EXERCISE REQUIREMENTS
1. According to the Poseidon wiki page, which CUDA and cuDNN versions should you try if you have trouble compiling?
2. Reproduce the Poseidon wiki page from "Now, we are" up to and including "to continue [Y/n]?".

EXCERPT
-
Notifications
You must be signed in to change notification settings - Fork 63
Home
Poseidon is a scalable open-source framework for large-scale distributed deep learning on CPU/GPU clusters. Initially released on January 2015 along with Petuum v1.0 as an application under the Bösen parameter server, we are now releasing it as a stand-alone application for users who are primarily interested in deep learning.
If you are coming from the main Petuum wiki, please note that Poseidon is installed separately from the other Petuum applications. Do continue to follow this wiki for instructions.
Poseidon builds upon the Caffe framework (http://caffe.berkeleyvision.org/), and extends it with distributed, multi-machine capability. If you have a cluster with multiple GPU-equipped machines, you can now take advantage of all of them while still enjoying the familiar interface of Caffe!
(New) CUDA 7.5 and cudnn R3 are supported!
(New) New updates on the performance of accelerating the training of AlexNet and GoogLeNet!
Multi-GPU training and cuDNN R2 are now supported!
We have tested Poseidon on GCC v4.7, v4.8, CUDA v6.5 and v7.5, cuDNN v2 and v3. If you are having trouble compiling, please try using CUDA v7.5 and cuDNN v3.
Download Poseidon by running the following commands:
git clone https://github.com/petuum/poseidon.git
cd poseidon
Install third party pre-requisites - run the following commands under the poseidon directory:
sudo apt-get -y install g++ make python-dev libxml2-dev libxslt-dev git zlibc zlib1g zlib1g-dev libbz2-1.0 libbz2-dev
git clone https://github.com/petuum/third_party.git
cd third_party
make -j2
cd ..
Next, compile the Bösen key-value store, which enables distributed multi-machine support in Caffe:
cd ps
make
cd ..
Now, we are ready to compile Caffe. Install the Caffe prerequisites. If you are using Ubuntu 14.04, we have provided a script to do so:
sh scripts/setup_third_party.sh
Enter Y
when you are asked Do you want to continue [Y/n]?
.
After setting up the Caffe prerequisites, create the Caffe configuration file:
cp Makefile.config.example Makefile.config
You may want to configure Makefile.config
for your environment; see the instructions inside the file for details. By default, Makefile.config
assumes that GPU support is available; CPU-only users will need to modify it. Finally, build Caffe using
make all -j4
See this section for performance numbers.
Note: Some users may encounter an issue involving the Boost library and the CUDA 7.0 compiler, which produces compile errors in .cuo files. We are working on fixing this issue.
Petuum uses ssh
(and mpirun
, which invokes ssh
) to coordinate tasks on different machines, even if you are only using a single machine. This requires password-less key-based authentication on all machines you are going to use (Petuum will fail if a password prompt appears).
If you don't already have an SSH key, generate one via
ssh-keygen
You'll then need to add your public key to each machine, by appending your public key file ~/.ssh/id_rsa.pub
to ~/.ssh/authorized_keys
on each machine. If your home directory is on a shared filesystem visible to all machines, then simply run
cat ~/.ssh/id_rsa.pub >> ~/.ssh/authorized_keys
If the machines do not have a shared filesystem, you need to upload your public key to each machine, and the append it as described above.

EXTRACTED RECORDS
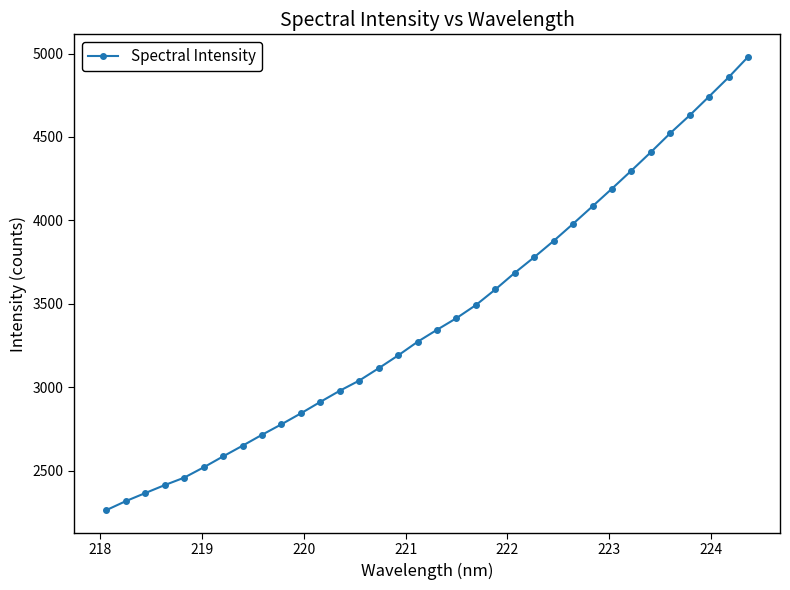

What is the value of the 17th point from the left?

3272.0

==

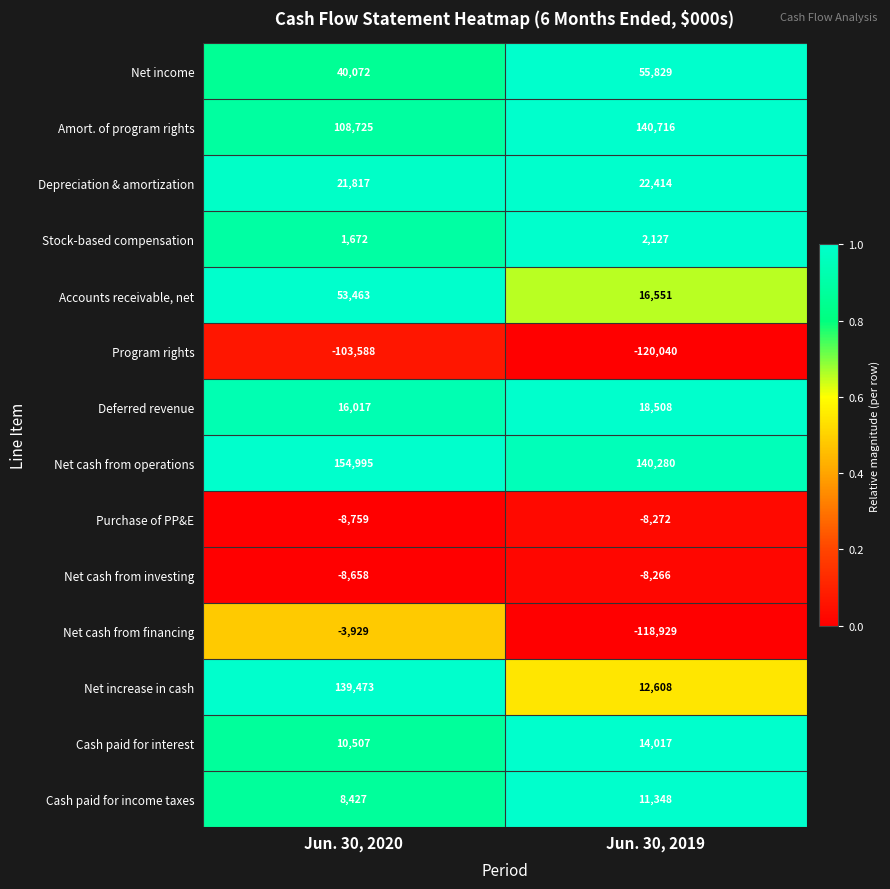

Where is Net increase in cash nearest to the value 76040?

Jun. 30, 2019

YOUR WRITTEN ANSWERS
1. CUDA v7.5 and cuDNN v3.

2.
Now, we are ready to compile Caffe. Install the Caffe prerequisites. If you are using Ubuntu 14.04, we have provided a script to do so:
sh scripts/setup_third_party.sh
Enter Y
when you are asked Do you want to continue [Y/n]?